Subject: Re: [VIHUELA] Re: Guitar bridges

I have looked at the examples. It is true that melodies are spread over
'high' and 'low' courses (5 & 4 vs 1,2 & 3). That is different from the
lute, but something similar also occurs on the theorbo.

Well - exactly - and Bartolotti was a theorbo player.

Normally the fingers and the thumb stay in their own domain, on lower and
higher courses. Also on the guitar.

I don't think so.   Certainly not in guitar music.   Use of alternating
finger and thumb over different courses  is a feature of the music in
Bartolotti's first book and elsewhere. e.g.

The Ciaccona  on p.49.   First of all - the descending "bass" line is
actually in the middle register.   It goes   C   B   A   G.   With a bourdon
on the 5th course it goes down to A and then leaps up a 7th and disappears
in surrounding counterpoint.   A clear example of this is the variation at
the beginning of stave 2 on the first page.   Without a bourdon in most
places it is present as a clearly audible descending scale.

Secondly - the passing notes between the chords usually belong to the upper
melodic line.   This is obvious in a number of places - notably in the two
variations at the end of line 2 where the  3-part chords are to be played
with the first and second fingers.   All the passing notes are split between
courses but belong to the melody.

There are lots of place in Foscarini - where passing notes on the 4th and
5th courses really belong to the upper melody - the Corrente detta la
Fauorita on p.60 for example.

In Corbetta 1648 - the second half of the Almanda on p.40 - the passing
notes between the chords belong to the melody.

(These are all pieces I play - and I have never heard them played by anyone else).

But it doesn't change anything, in these treble melodies the high octave
string can be singled out if you like (or you can play the course in such
a way that the high octave will dominate). The point is that we can
choose. The 4th and 5th courses can be used as either a bass or a treble.
I thought that this was commonly understood.

It may be commonly understood by you and some other  players today but that
doesn't prove that that is how composers in the 17th century intended the
music to be played.  You are arguing that because it is possible (although
in practice it doesn't seem to me to work very effectively) this proves that
the music is not intended to be played with a re-entrant tuning.

In his tutor of course James Tyler has not only suggested this but has put a
cross under the notes where he thinks the bourdon should be included -
rather than omitted - which seems to me to be taking it to absurd lengths. But I know of no evidence at all that that is what players did in the 17th century.

There may be odd places - for example in
the E minor  gigue on p. 7 of book 2 where there is an imitative entry in
bar 6 on the first stave which appears to be in the bass because it is on
the 4th and 5th courses.  Because of the octave doubling - which even you
with whatever strings and technique you are using can't eliminate -
sounds to me in the treble with inappropriate doubling in the octave
below.

So you have misunderstood. With or without doubling in the high octave,
the entry is in the bass. (I guess you are only thinking of the first two
notes?)

I actually made a staff notation transcription of the opening bars of this piece some time ago including the octave doubling - and no, I haven't misunderstood. The first four notes sound in the upper register (they do when you play it anyway). Then the intervals of the theme are inverted so that the theme is split into two with a little question and answer which creates some variety instead of having it exactly the same. It doesn't have to belong to the bass at all.

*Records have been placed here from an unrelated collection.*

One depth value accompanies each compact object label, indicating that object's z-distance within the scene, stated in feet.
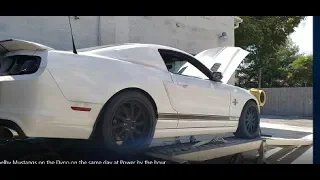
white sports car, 9.11
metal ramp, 10.79
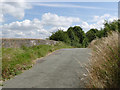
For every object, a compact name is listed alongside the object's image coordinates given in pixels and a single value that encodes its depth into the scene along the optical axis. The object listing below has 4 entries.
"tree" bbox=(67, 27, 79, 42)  29.94
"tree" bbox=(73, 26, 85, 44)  37.00
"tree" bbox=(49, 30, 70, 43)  23.25
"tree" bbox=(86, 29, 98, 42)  39.49
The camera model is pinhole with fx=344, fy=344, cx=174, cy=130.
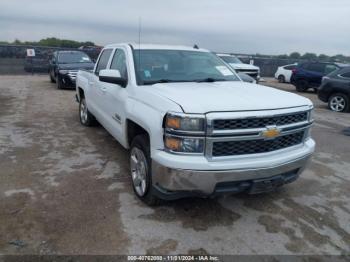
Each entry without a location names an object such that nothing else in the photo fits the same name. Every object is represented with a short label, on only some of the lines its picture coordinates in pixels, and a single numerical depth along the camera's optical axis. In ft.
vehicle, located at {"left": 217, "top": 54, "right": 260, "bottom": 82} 51.26
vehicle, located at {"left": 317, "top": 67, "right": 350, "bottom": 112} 37.92
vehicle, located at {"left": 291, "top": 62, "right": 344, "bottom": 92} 56.44
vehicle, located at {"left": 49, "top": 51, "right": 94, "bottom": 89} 46.14
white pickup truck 10.57
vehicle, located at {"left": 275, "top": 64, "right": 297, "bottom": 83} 74.43
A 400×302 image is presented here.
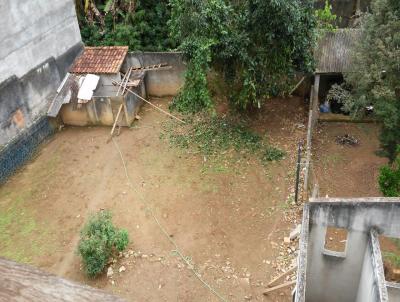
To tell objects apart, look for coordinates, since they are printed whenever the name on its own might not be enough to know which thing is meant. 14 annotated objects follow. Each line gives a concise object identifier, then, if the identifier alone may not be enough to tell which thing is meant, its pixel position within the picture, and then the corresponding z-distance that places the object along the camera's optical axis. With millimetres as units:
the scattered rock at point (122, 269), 11273
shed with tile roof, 16297
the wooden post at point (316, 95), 16172
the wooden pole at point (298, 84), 16944
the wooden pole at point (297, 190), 12645
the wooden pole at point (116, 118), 16109
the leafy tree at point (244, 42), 12961
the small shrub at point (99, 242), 11000
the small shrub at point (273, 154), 14692
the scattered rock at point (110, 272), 11195
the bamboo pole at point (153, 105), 16702
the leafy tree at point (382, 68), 12281
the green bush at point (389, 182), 11969
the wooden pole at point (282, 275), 10704
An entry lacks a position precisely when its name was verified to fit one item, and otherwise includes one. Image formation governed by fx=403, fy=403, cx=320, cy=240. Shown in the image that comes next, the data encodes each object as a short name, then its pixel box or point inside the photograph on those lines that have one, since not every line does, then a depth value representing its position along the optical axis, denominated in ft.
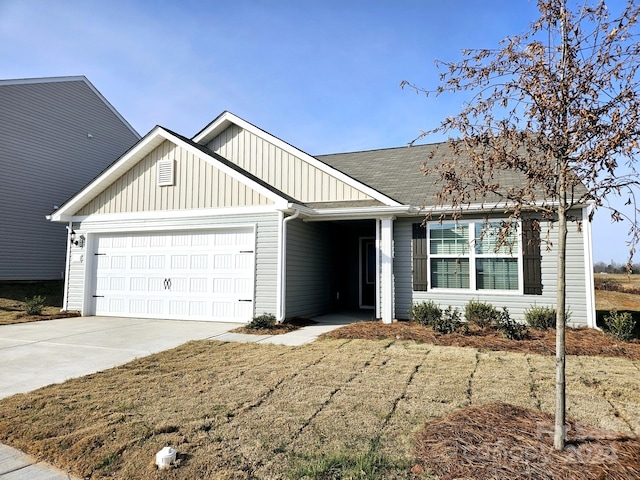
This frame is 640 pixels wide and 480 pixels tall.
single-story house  30.07
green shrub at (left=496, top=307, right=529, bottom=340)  24.19
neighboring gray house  48.47
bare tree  9.89
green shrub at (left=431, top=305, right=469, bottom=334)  25.79
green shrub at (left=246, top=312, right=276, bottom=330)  28.43
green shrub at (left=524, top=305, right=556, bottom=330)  26.78
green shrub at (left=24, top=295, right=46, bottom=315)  35.76
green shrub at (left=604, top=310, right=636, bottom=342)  23.15
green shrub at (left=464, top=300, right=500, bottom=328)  27.83
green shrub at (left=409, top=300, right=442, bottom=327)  28.50
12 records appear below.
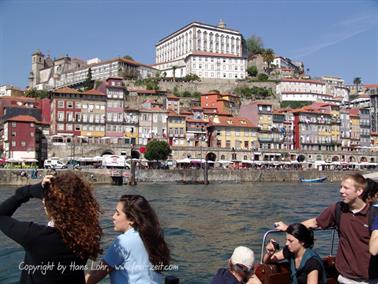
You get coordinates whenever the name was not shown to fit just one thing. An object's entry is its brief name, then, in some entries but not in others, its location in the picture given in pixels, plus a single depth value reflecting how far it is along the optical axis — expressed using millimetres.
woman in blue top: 3992
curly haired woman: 3320
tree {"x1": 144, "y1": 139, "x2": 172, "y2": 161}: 63219
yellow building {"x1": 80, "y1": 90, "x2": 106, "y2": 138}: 68125
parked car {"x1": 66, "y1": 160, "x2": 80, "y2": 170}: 54888
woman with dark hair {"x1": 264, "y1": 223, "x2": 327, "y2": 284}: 4543
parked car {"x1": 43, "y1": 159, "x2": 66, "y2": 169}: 56062
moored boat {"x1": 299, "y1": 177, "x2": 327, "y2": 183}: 65162
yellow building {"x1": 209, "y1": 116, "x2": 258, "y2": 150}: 74500
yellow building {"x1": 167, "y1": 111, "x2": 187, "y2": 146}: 71438
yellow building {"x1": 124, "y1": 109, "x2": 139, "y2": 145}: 70438
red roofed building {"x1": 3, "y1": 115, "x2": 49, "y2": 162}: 60688
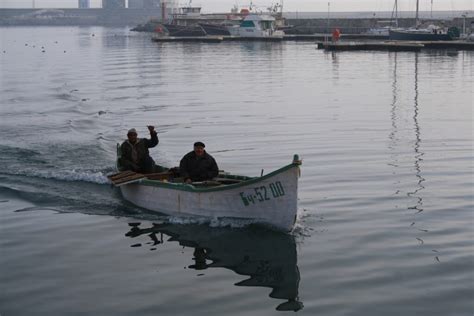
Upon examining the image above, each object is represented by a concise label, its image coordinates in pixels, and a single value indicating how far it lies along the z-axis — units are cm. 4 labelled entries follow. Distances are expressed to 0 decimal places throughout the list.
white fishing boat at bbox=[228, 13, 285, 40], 13038
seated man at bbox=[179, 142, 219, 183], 1995
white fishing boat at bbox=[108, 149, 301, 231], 1762
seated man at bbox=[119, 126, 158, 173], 2195
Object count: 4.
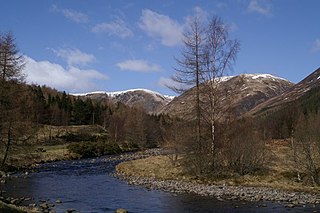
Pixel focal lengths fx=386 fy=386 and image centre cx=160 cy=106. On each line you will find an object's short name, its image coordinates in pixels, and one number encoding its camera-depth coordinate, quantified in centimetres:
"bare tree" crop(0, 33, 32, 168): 3731
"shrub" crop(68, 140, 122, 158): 7359
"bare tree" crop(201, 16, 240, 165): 3263
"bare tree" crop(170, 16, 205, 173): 3297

Last week I was at a rehearsal with a marimba player. I complained about
the overtones in the bass register, an E producing a very loud b (the 3rd
harmonic) in a diminished chord E -g - b-flat. He told me that you have
that all the time, cannot be avoided but he still loved the instrument.

That is a two way argument. You think that octave doubling is something we have to put up with. I think that there is less to put up with with a re-entrant or partially re-entrant tuning and the part writing is often clearer.

Why I was asking these questions about bridges and such was because I
think we tend to approach the problem the wrong way round.   The music is
the way it is because that is how the instrument was, and the instrument
was like that for practical reasons.

What practical reasons?

It seems that we don't actually know very much about how guitars were constructed and the instruments we play today and the strings we use may not resemble very closely those which Bartolotti, Foscarini and Corbetta played. I believe your guitar is modeled on the Stradivarius in the Ashmolean made in 1688 but presumably scaled down since the present string length is 74cms?
From what you have said I assume you also have a slotted bridge. And as
far as I can remember you are using nylgut for at least some of the strings.

Stadivarius instruments are apparently regarded as untypical. Bartolotti wouldn't have played one (he was dead by 1688) and may not have had a slotted bridge so wouldn't have been able to make the adjustments you say you make. And he would have been using plain gut strings not nylgut. There is more to historical informed performance than analysing the music in a quasi academic fashion.

Nobody seems to be particularly interested in this aspect of things but I think we should be asking more questions about how things worked in practice - something which you seem to be reluctant even to consider.